**Passage shown:**
The Company’s management conducted an assessment of the effectiveness of the Company’s internal control over financial reporting as of August 31, 2011, based on criteria established in Internal Control – Integrated Framework issued by the Committee of Sponsoring Organizations of the Treadway Commission (“COSO”). As a result of this assessment, management identified a material weakness in internal control over financial reporting.

 

The Company’s management conducted an assessment of the effectiveness of the Company’s internal control over financial reporting as of August 31, 2011, based on criteria established in Internal Control – Integrated Framework issued by the Committee of Sponsoring Organizations of the Treadway Commission (“COSO”). As a result of this assessment, management identified a material weakness in internal control over financial reporting.

 

A material weakness is a deficiency, or a combination of deficiencies, in internal control over financial reporting such that there is a reasonable possibility that a material misstatement of the Company’s annual or interim financial statements will not be prevented or detected on a timely basis.

 

The material weakness identified is described below.

**Task prompt:**
Decide whether each statement agrees with the passage on internal control over financial reporting, answering yes or no and quoting the deciding words. 1. The assessment was made as of August 31, 2011. 2. Management found no material weakness. 3. A material weakness may consist of a combination of deficiencies. The data that follows comes from a separate source.

**Given data:**

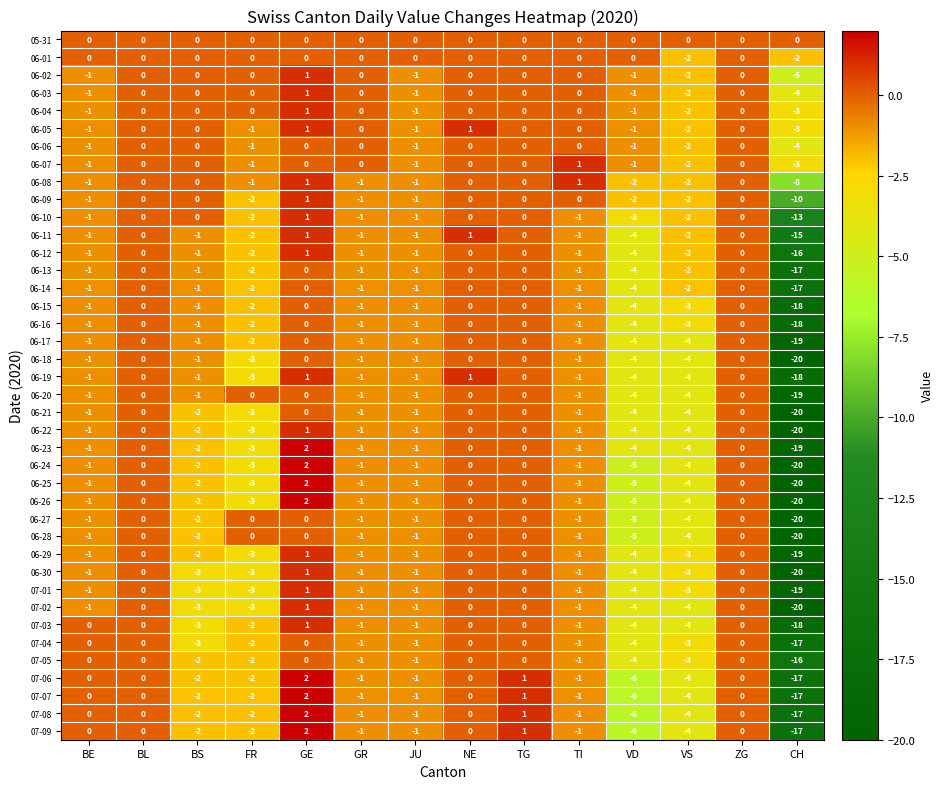

What is the sum of all 07-06 values?

-31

**Finished exercise:**
1. Yes: "as of August 31, 2011"
2. No: "management identified a material weakness in internal control over financial reporting"
3. Yes: "a deficiency, or a combination of deficiencies"